Okay. Now let's start raising the level by small increments. Let's start
with infix/prefix/postfix (generally: mixfix) issues.

** Mixfix

In any system supporting mixfix operators, the operators themselves are
tokens, and there is a table available of the form:

  ( token-string, {mixfix|infix|postfix}, arity, precedence }

Note that the transform from mixfix to S-expressions is a purely
structural tree to tree transform. It can be performed on an
S-expression without knowing anything at all about the syntactic
definition of the language. If we add a mixfix definition mechanism to
BitC, we can *already* support expressions like

   a + b   => (apply + a b)

directly. The tricky bit about this is parenthesization:

  (a + b) => ((apply + a b))

which probably isn't what you had in mind, and there isn't a good
divining rule for fixing this. That is why David borrowed a different
kind of parenthesis.

So here is my point: we could switch BitC completely over to a mixfix
expression syntax without losing our ability to hand S-expressions to
the macro system and/or the parser.

** Conventional Procedure Application Syntax

I'm reasonably confident that we can convert application to
S-expressions as well, though that conversion requires knowing how to
tell the difference between keywords and non-keyword identifiers. It is
still a tree-to-tree transform. We're moving further away from the
notion of a pure S-expression syntax, but we haven't gone over the cliff
quite yet.

** Block-like Control Flow Syntax

In fact, given a list of keywords and their expected "tree arity", we
can render those into S-expressions as well starting from a block-syntax
language. When we get around to doing a block syntax for BitC, that will
effectively be what we are doing anyway.

So you can see that quite a lot is already possible to "clean up" the
syntax for human consumption without eliminating simple macros.


THE HARD STUFF

Ironically, the part of this that is moderately painful isn't the
expression syntax at all. It's the binding constructs. Suppose we have
something like:

  let x = expr in
    expr expr ...
  done

The transform pattern is going to be something like:

  LET defs:<tree>+ IN body:<tree>+ DONE =>
  (let (<expansion of defs>)
    (<expansion of bodys>)

Now remember these are just trees. We can use mixfix and precedence to
turn "tree = tree" into (= tree tree), but notice that we still haven't
quite gotten to a proper let form here.

So hang on just a moment and look at what is really happening here. What
is happening is that one step at a time we are building a grammar and a
parser. It is a very permissive grammar, because we're only trying to
get from input to S-expr rather than determine input validity in
general, but it's still a parser.

AN ALTERNATIVE VIEW OF MACROS

The parser that we are building is a very peculiar beast, *because* it
doesn't seek validity. But note also that this parser is also a
relatively simple tree-rewriting scheme. What it actually does is
recognize (recursively) embedded tree-like patterns in the input and
convert those into some sort of S-expression by rearranging pieces.
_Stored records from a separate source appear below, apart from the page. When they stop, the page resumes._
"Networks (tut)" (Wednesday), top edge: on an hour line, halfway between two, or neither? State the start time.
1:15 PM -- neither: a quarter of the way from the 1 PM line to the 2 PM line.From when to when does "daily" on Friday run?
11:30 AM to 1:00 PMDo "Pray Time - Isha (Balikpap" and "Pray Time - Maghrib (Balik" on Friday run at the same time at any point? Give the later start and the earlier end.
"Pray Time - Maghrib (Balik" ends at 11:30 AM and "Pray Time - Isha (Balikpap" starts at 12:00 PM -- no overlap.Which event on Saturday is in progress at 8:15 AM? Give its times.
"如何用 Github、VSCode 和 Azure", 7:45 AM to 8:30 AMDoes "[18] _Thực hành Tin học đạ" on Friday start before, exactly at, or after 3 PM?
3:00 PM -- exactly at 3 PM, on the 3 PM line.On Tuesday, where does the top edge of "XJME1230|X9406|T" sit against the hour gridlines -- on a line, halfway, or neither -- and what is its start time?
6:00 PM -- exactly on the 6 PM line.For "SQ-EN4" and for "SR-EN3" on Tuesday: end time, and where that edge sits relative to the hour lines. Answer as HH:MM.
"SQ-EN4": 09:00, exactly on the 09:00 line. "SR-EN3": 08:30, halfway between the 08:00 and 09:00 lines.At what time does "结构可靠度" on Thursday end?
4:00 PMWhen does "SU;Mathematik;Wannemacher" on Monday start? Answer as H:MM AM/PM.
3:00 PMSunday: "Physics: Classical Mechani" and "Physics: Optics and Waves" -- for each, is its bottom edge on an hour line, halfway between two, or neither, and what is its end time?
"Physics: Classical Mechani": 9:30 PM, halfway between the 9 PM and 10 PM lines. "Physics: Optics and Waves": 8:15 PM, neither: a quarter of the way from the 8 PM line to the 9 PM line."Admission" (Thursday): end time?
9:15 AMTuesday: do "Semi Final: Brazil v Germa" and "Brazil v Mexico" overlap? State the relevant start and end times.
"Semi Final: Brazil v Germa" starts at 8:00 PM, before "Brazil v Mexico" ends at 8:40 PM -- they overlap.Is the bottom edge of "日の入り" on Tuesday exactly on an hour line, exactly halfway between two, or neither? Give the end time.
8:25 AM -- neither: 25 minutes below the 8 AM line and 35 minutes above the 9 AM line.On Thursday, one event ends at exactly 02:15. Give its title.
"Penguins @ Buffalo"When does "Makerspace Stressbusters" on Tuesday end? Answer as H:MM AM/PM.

And if we are a bit careful, we can generalize this parser in such a way
that new syntactic patterns can be added and new semantic actions
producing ASTs can be injected.

And in my opinion, *that* is how we should think about macro processing
in a block-structured language. We can't do it with a conventional
parser, but a recursive-descent parser will handle this just fine. So my
proposal is that the "parse phase" should proceed in two phases: one
which converts a token sequence into an S-expression, and a second that
performs a tree-parse on the S-expression to determine final validity.